The utopian dynamics of her childhood aside, she learned early and often that some long-term residents would never really be comfortable with the new faces, scents, and music.
“I mean we always knew that some of the co-ops had a reputation for being old, caucasian and racist, frankly,” she remarked. “I guess when our broker told us about the co-op president’s comment, I wasn’t personally offended by it because I wasn’t surprised.”
Still, she was incensed, and not just by the behavior of the co-op president. Weeks before, on a visit to another a building, their own broker made an unsavory comment about the attire of a Latina agent who happened to be showing the apartment to another family.
“It’s hard to trust anybody, really,” Camila complained.
Subhash shrugged and grimaced with some resignation. The problem seemed much larger than them. Ultimately, they employed an attorney to help them look into the matter.

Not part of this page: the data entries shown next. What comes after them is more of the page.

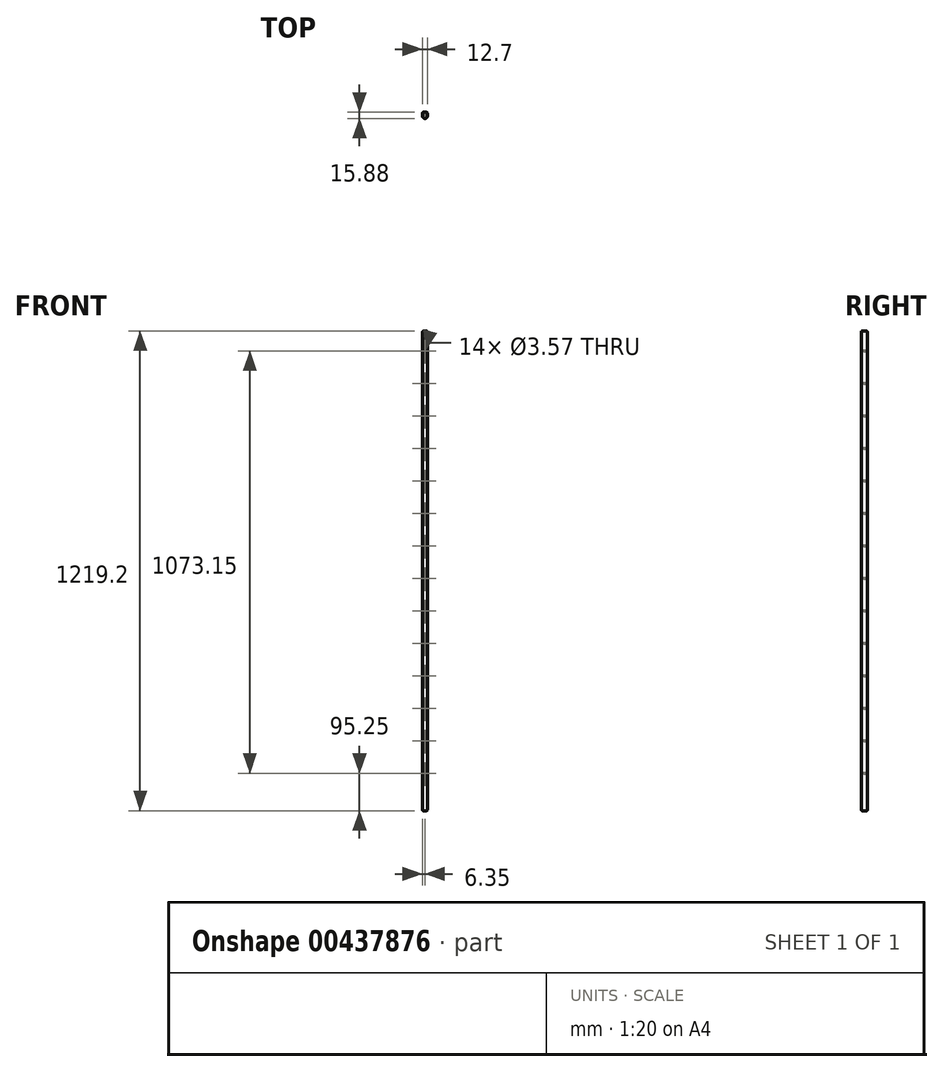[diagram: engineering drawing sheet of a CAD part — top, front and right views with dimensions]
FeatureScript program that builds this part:
annotation { "Feature Type Name" : "Feature", "Feature Type Description" : "" }
export const myFeature = defineFeature(function(context is Context, id is Id, definition is map)
    precondition{}
    {
        {
            var Q0;
            Q0=qCreatedBy(makeId("Top.planeOp"),FACE);
            var sketch = newSketch(context, id + "F0", { "sketchPlane" : qUnion([Q0])});
            skLineSegment(sketch, "E0.bottom", {"start": v(-6.35, 7.94) * mm, "end": v(6.35, 7.94) * mm});
            skLineSegment(sketch, "E0.top", {"start": v(-6.35, -7.94) * mm, "end": v(6.35, -7.94) * mm});
            skLineSegment(sketch, "E0.left", {"start": v(-6.35, 7.94) * mm, "end": v(-6.35, -7.94) * mm});
            skLineSegment(sketch, "E0.right", {"start": v(6.35, 7.94) * mm, "end": v(6.35, -7.94) * mm});
            skSolve(sketch);
        }
        {
            var Q0;
            Q0 = qSketchRegion(id + "F0", true);
            extrude(context, id + "F1", {"entities" : qUnion([Q0]), "depth" : 1219.2 * mm, "symmetric" : true});
        }
        {
            var Q0;
            Q0=makeQuery(id+"F1.opExtrude","SWEPT_EDGE",EDGE,{"disambiguationData":[OSD([sQuery(id+"F0.wireOp",EDGE,"E0.bottom"),sQuery(id+"F0.wireOp",EDGE,"E0.right")])]});
            var Q1;
            Q1=makeQuery(id+"F1.opExtrude","SWEPT_EDGE",EDGE,{"disambiguationData":[OSD([sQuery(id+"F0.wireOp",EDGE,"E0.bottom"),sQuery(id+"F0.wireOp",EDGE,"E0.left")])]});
            fillet(context, id + "F2", {"entities" : qUnion([Q0, Q1]), "radius" : 3.17 * mm, "tangentPropagation" : true, "allowEdgeOverflow" : false});
        }
        {
            var Q0;
            Q0=makeQuery(id+"F1.opExtrude","SWEPT_EDGE",EDGE,{"disambiguationData":[OSD([sQuery(id+"F0.wireOp",EDGE,"E0.top"),sQuery(id+"F0.wireOp",EDGE,"E0.left")])]});
            var Q1;
            Q1=makeQuery(id+"F1.opExtrude","SWEPT_EDGE",EDGE,{"disambiguationData":[OSD([sQuery(id+"F0.wireOp",EDGE,"E0.top"),sQuery(id+"F0.wireOp",EDGE,"E0.right")])]});
            fillet(context, id + "F3", {"entities" : qUnion([Q0, Q1]), "radius" : 6.35 * mm, "tangentPropagation" : true, "allowEdgeOverflow" : false});
        }
        {
            var Q0;
            Q0=makeQuery(id+"F1.opExtrude","CAP_FACE",FACE,{"disambiguationData":[OSD([sQuery(id+"F0.wireOp",EDGE,"E0.bottom"),sQuery(id+"F0.wireOp",EDGE,"E0.top"),sQuery(id+"F0.wireOp",EDGE,"E0.left"),sQuery(id+"F0.wireOp",EDGE,"E0.right")])],"isStart":false});
            var Q1;
            Q1=makeQuery(id+"F1.opExtrude","CAP_FACE",FACE,{"disambiguationData":[OSD([sQuery(id+"F0.wireOp",EDGE,"E0.bottom"),sQuery(id+"F0.wireOp",EDGE,"E0.top"),sQuery(id+"F0.wireOp",EDGE,"E0.left"),sQuery(id+"F0.wireOp",EDGE,"E0.right")])],"isStart":true});
            fillet(context, id + "F4", {"entities" : qUnion([Q0, Q1]), "radius" : 3.17 * mm, "tangentPropagation" : true, "allowEdgeOverflow" : false});
        }
        {
            var Q0;
            Q0=makeQuery(id+"F1.opExtrude","SWEPT_FACE",FACE,{"disambiguationData":[OSD([sQuery(id+"F0.wireOp",EDGE,"E0.bottom")])]});
            var sketch = newSketch(context, id + "F5", { "sketchPlane" : qUnion([Q0])});
            skPoint(sketch, "E1", {"position": v(0, 558.8) * mm});
            skPoint(sketch, "E2.1.0.0", {"position": v(0, 476.25) * mm});
            skPoint(sketch, "E2.2.0.0", {"position": v(0, 393.7) * mm});
            skLineSegment(sketch, "E2.direction1", {"start": v(0, 476.25) * mm, "end": v(0, 558.8) * mm, "construction": true});
            skPoint(sketch, "E3.0.3.0", {"position": v(0, 311.15) * mm});
            skPoint(sketch, "E3.0.4.0", {"position": v(0, 228.6) * mm});
            skPoint(sketch, "E3.0.5.0", {"position": v(0, 146.05) * mm});
            skPoint(sketch, "E3.0.6.0", {"position": v(0, 63.5) * mm});
            skPoint(sketch, "E3.0.7.0", {"position": v(0, -19.05) * mm});
            skPoint(sketch, "E3.0.8.0", {"position": v(0, -101.6) * mm});
            skPoint(sketch, "E3.0.9.0", {"position": v(0, -184.15) * mm});
            skPoint(sketch, "E3.0.10.0", {"position": v(0, -266.7) * mm});
            skPoint(sketch, "E3.0.11.0", {"position": v(0, -349.25) * mm});
            skPoint(sketch, "E4.0.12.0", {"position": v(0, -431.8) * mm});
            skPoint(sketch, "E4.0.13.0", {"position": v(0, -514.35) * mm});
            skSolve(sketch);
        }
        {
            var Q0;
            Q0=sQuery(id+"F5.wireOp",VERTEX,"E1");
            var Q1;
            Q1=sQuery(id+"F5.wireOp",VERTEX,"E2.1.0.0");
            var Q2;
            Q2=sQuery(id+"F5.wireOp",VERTEX,"E2.2.0.0");
            var Q3;
            Q3=sQuery(id+"F5.wireOp",VERTEX,"E3.0.3.0");
            var Q4;
            Q4=sQuery(id+"F5.wireOp",VERTEX,"E3.0.4.0");
            var Q5;
            Q5=sQuery(id+"F5.wireOp",VERTEX,"E3.0.5.0");
            var Q6;
            Q6=sQuery(id+"F5.wireOp",VERTEX,"E3.0.6.0");
            var Q7;
            Q7=sQuery(id+"F5.wireOp",VERTEX,"E3.0.7.0");
            var Q8;
            Q8=sQuery(id+"F5.wireOp",VERTEX,"E3.0.8.0");
            var Q9;
            Q9=sQuery(id+"F5.wireOp",VERTEX,"E3.0.9.0");
            var Q10;
            Q10=sQuery(id+"F5.wireOp",VERTEX,"E3.0.10.0");
            var Q11;
            Q11=sQuery(id+"F5.wireOp",VERTEX,"E3.0.11.0");
            var Q12;
            Q12=sQuery(id+"F5.wireOp",VERTEX,"E4.0.12.0");
            var Q13;
            Q13=sQuery(id+"F5.wireOp",VERTEX,"E4.0.13.0");
            var Q14;
            Q14=makeQuery(id+"F1.opExtrude","SWEPT_BODY",BODY,{"disambiguationData":[OSD([sQuery(id+"F0.wireOp",EDGE,"E0.bottom"),sQuery(id+"F0.wireOp",EDGE,"E0.top"),sQuery(id+"F0.wireOp",EDGE,"E0.left"),sQuery(id+"F0.wireOp",EDGE,"E0.right")])]});
            hole(context, id + "F6", {"style" : HoleStyle.SIMPLE, "endStyle" : HoleEndStyle.BLIND, "holeDiameter" : 3.57 * mm, "holeDepth" : 9.52 * mm, "isTappedThrough" : true, "tappedDepth" : 12.7 * mm, "tapClearance" : 3, "locations" : qUnion([Q0, Q1, Q2, Q3, Q4, Q5, Q6, Q7, Q8, Q9, Q10, Q11, Q12, Q13]), "scope" : qUnion([Q14])});
        }
    });
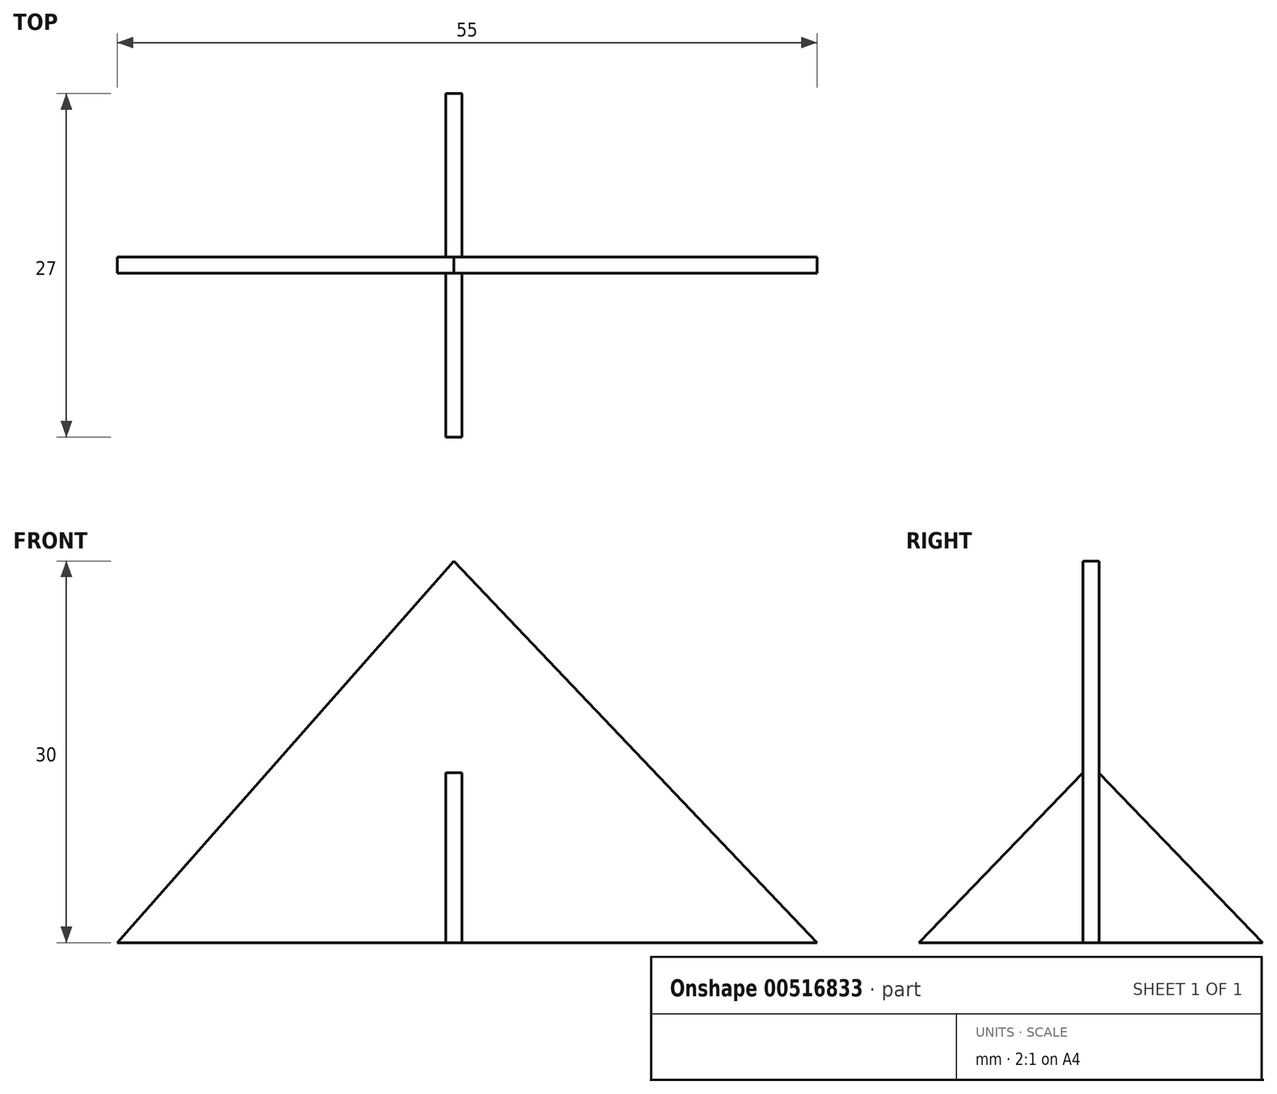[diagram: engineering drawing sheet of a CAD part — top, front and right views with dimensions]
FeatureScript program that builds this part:
annotation { "Feature Type Name" : "Feature", "Feature Type Description" : "" }
export const myFeature = defineFeature(function(context is Context, id is Id, definition is map)
    precondition{}
    {
        {
            var Q0;
            Q0=qCreatedBy(makeId("Front.planeOp"),FACE);
            var sketch = newSketch(context, id + "F0", { "sketchPlane" : qUnion([Q0])});
            skLineSegment(sketch, "E0", {"start": v(-26.46, 0) * mm, "end": v(28.54, 0) * mm});
            skLineSegment(sketch, "E1", {"start": v(0, 30) * mm, "end": v(-26.46, 0) * mm});
            skLineSegment(sketch, "E2", {"start": v(0, 30) * mm, "end": v(28.54, 0) * mm});
            skSolve(sketch);
        }
        {
            var Q0;
            Q0=makeQuery(id+"F0.imprint","IMPRINT",FACE,{"disambiguationData":[TD([[makeQuery(id+"F0.imprint","IMPRINT",EDGE,{"derivedFrom":sQuery(id+"F0.wireOp",EDGE,"E0")}),1.0]])]});
            extrude(context, id + "F1", {"entities" : qUnion([Q0]), "endBound" : BoundingType.SYMMETRIC, "depth" : 1.27 * mm, "offsetDistance" : 25.4 * mm});
        }
        {
            var Q0;
            Q0=qCreatedBy(makeId("Right.planeOp"),FACE);
            var sketch = newSketch(context, id + "F2", { "sketchPlane" : qUnion([Q0])});
            skLineSegment(sketch, "E3", {"start": v(13.48, 0) * mm, "end": v(-13.52, 0) * mm});
            skLineSegment(sketch, "E4", {"start": v(0, 0) * mm, "end": v(-0.02, 14) * mm});
            skPoint(sketch, "E4.endSnap0", {"position": v(-0.02, 0) * mm});
            skLineSegment(sketch, "E5", {"start": v(-0.02, 14) * mm, "end": v(13.48, 0) * mm});
            skLineSegment(sketch, "E6", {"start": v(-13.52, 0) * mm, "end": v(-0.02, 14) * mm});
            skSolve(sketch);
        }
        {
            var Q0;
            {var subQ2=sQuery(id+"F2.wireOp",EDGE,"E4");Q0=makeQuery(id+"F2.imprint","IMPRINT",FACE,{"disambiguationData":[TD([[makeQuery(id+"F2.imprint","IMPRINT",EDGE,{"derivedFrom":subQ2}),-1.0]])]});}
            var Q1;
            {var subQ2=sQuery(id+"F2.wireOp",EDGE,"E4");Q1=makeQuery(id+"F2.imprint","IMPRINT",FACE,{"disambiguationData":[TD([[makeQuery(id+"F2.imprint","IMPRINT",EDGE,{"derivedFrom":subQ2}),1.0]])]});}
            extrude(context, id + "F3", {"entities" : qUnion([Q0, Q1]), "operationType" : NewBodyOperationType.ADD, "endBound" : BoundingType.SYMMETRIC, "depth" : 1.27 * mm, "offsetDistance" : 25.4 * mm});
        }
    });
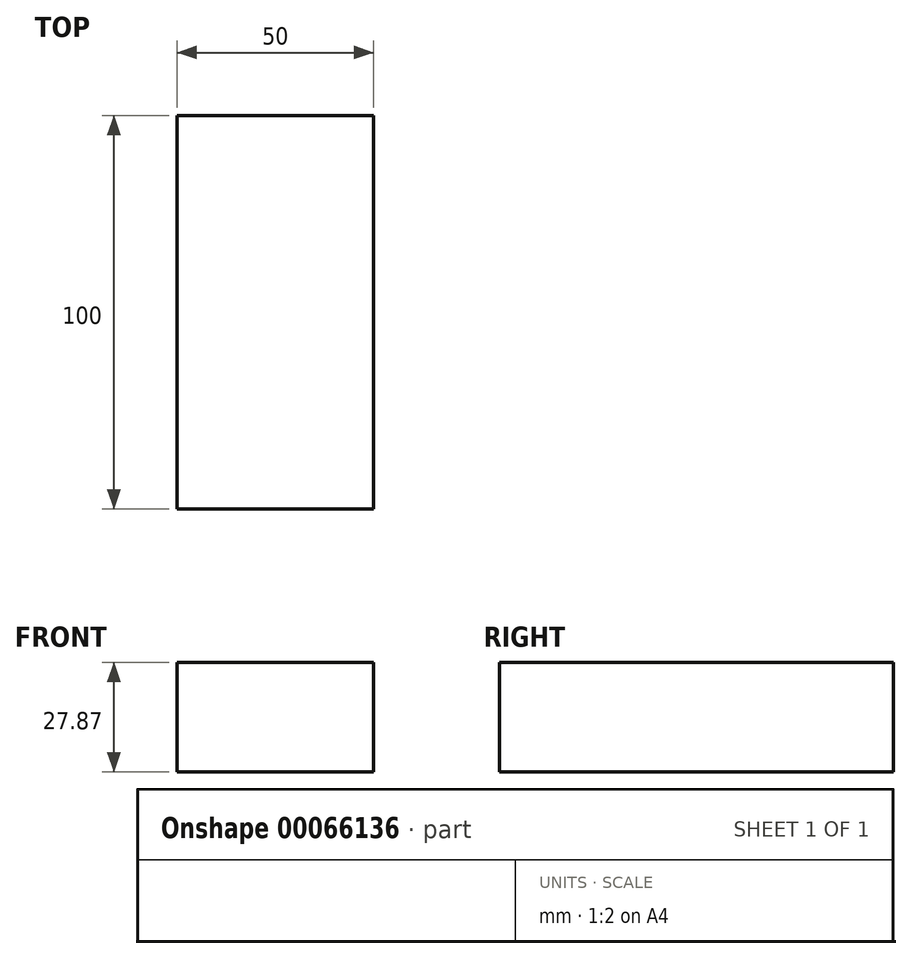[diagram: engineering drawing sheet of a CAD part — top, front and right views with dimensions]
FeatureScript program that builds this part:
annotation { "Feature Type Name" : "Feature", "Feature Type Description" : "" }
export const myFeature = defineFeature(function(context is Context, id is Id, definition is map)
    precondition{}
    {
        {
            var Q0;
            Q0=qCreatedBy(makeId("Front.planeOp"),FACE);
            var sketch = newSketch(context, id + "F0", { "sketchPlane" : qUnion([Q0])});
            skLineSegment(sketch, "E0", {"start": v(-29.5, 0) * mm, "end": v(0, 29.55) * mm});
            skLineSegment(sketch, "E1", {"start": v(0, 29.55) * mm, "end": v(0, 52.1) * mm});
            skLineSegment(sketch, "E2", {"start": v(0, 52.1) * mm, "end": v(-50.8, 0) * mm});
            skLineSegment(sketch, "E3", {"start": v(-50.8, 0) * mm, "end": v(-29.5, 0) * mm});
            skCircle(sketch, "E4", {"center": v(29.93, 34.06) * mm, "radius": 15.36 * mm});
            skLineSegment(sketch, "E5.rect.bottom", {"start": v(-9.83, -45.86) * mm, "end": v(-59.83, -45.86) * mm});
            skLineSegment(sketch, "E5.rect.top", {"start": v(-9.83, -18) * mm, "end": v(-59.83, -18) * mm});
            skLineSegment(sketch, "E5.rect.left", {"start": v(-9.83, -45.86) * mm, "end": v(-9.83, -18) * mm});
            skLineSegment(sketch, "E5.rect.right", {"start": v(-59.83, -45.86) * mm, "end": v(-59.83, -18) * mm});
            skPoint(sketch, "E5.rect.middle", {"position": v(-34.83, -31.93) * mm});
            skSolve(sketch);
        }
        {
            var Q0;
            Q0 = qSketchRegion(id + "F0", true);
            extrude(context, id + "F1", {"entities" : qUnion([Q0]), "depth" : 100 * mm});
        }
        {
            var Q0;
            Q0=makeQuery(id+"F1.opExtrude","SWEPT_BODY",BODY,{"disambiguationData":[OSD([sQuery(id+"F0.wireOp",EDGE,"E0"),sQuery(id+"F0.wireOp",EDGE,"E1"),sQuery(id+"F0.wireOp",EDGE,"E2"),sQuery(id+"F0.wireOp",EDGE,"E3")])]});
            var Q1;
            Q1=makeQuery(id+"F1.opExtrude","SWEPT_BODY",BODY,{"disambiguationData":[OSD([sQuery(id+"F0.wireOp",EDGE,"E4")])]});
            deleteBodies(context, id + "F2", {"entities" : qUnion([Q0, Q1])});
        }
    });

“The legal process is taking some time,” she said.
The New York Human Rights Commission handles these types of housing discrimination complaints against co-ops and landlords, and the lack of transparency of co-op boards, in particular, has been an issue at the forefront of its work for some time. In fact, more than twenty years ago the Commission levied one of its highest penalties against a board in Jackson Heights. Lew Fidler, a city council member from Brooklyn and former real estate attorney, even introduced a bill in the legislative session last year—Intro 188—to squarely deal with the issue of rampant discrimination by co-op boards.
“No one is going to be able to tell me that invidious discrimination does not take place in this process,” Fidler testified in April of last year.
Curiously, the same broker who disclosed to the couple the inflammatory remarks of the board president reached out to them again not long ago with news from the same co-op board. The president apparently had a “change of heart,” and it seemed the board might be willing to reconsider their application.
“Wait, did you reapply?” I asked.
“We’re still looking at other places right now,” Camila told me, again looking directly at Subhash.
He looked up at me and said nothing.
*The names of the persons in this story have been changed to protect their identities.